YOUR INSTRUCTIONS:
Reproduce the text of each of the following records verbatim, omitting the pictures.

PROVIDED RECORDS:

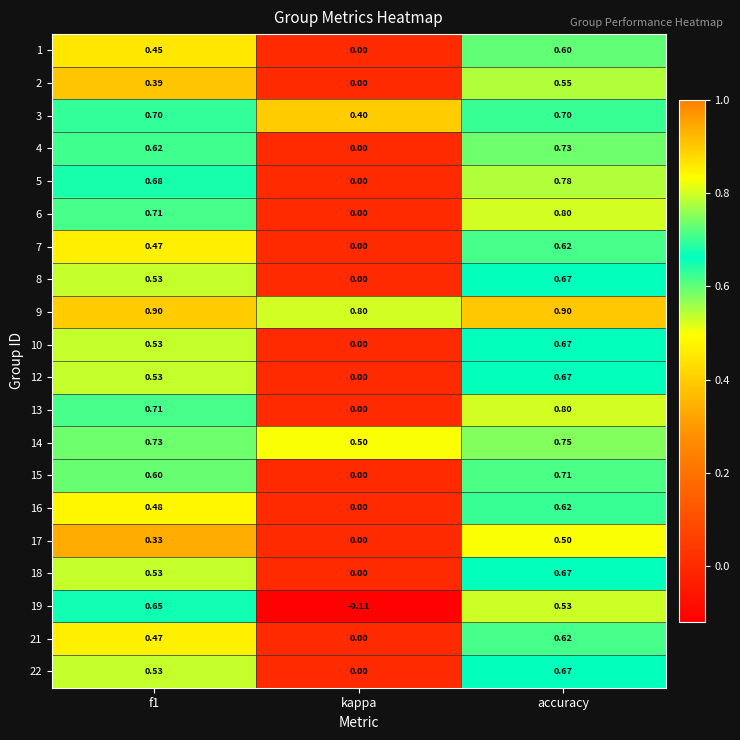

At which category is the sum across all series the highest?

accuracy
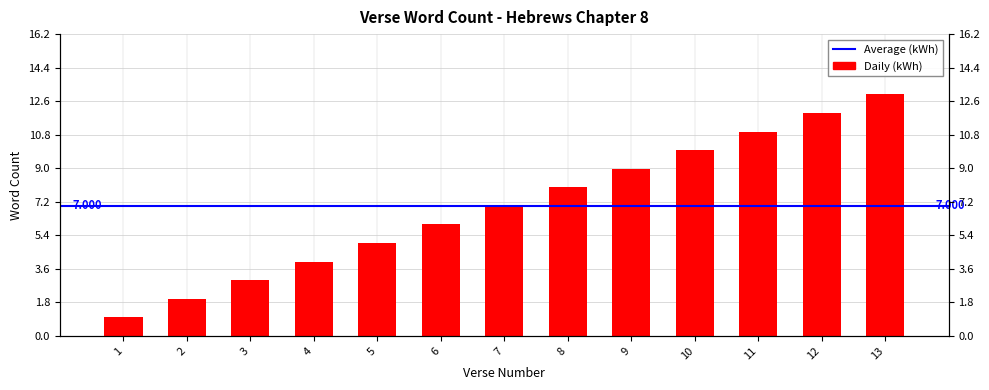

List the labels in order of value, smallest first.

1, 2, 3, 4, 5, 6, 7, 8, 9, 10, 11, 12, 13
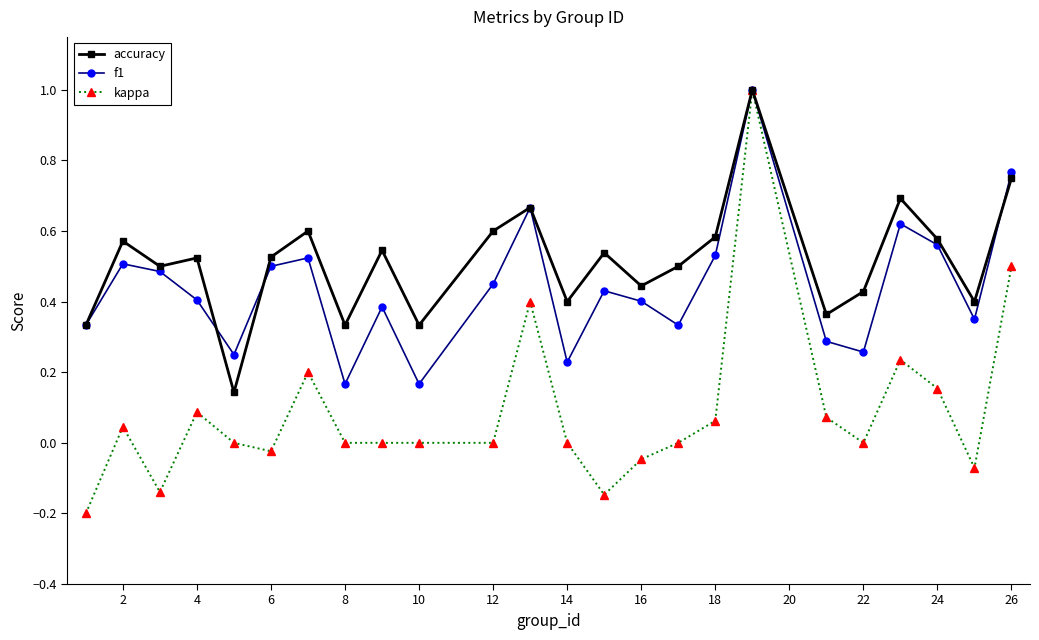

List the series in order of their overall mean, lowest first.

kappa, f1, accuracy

RESPONSE TO THIS EXERCISE:
At which category is the sum across all series the highest?

accuracy

List the labels in order of value, smallest first.

1, 2, 3, 4, 5, 6, 7, 8, 9, 10, 11, 12, 13

List the series in order of their overall mean, lowest first.

kappa, f1, accuracy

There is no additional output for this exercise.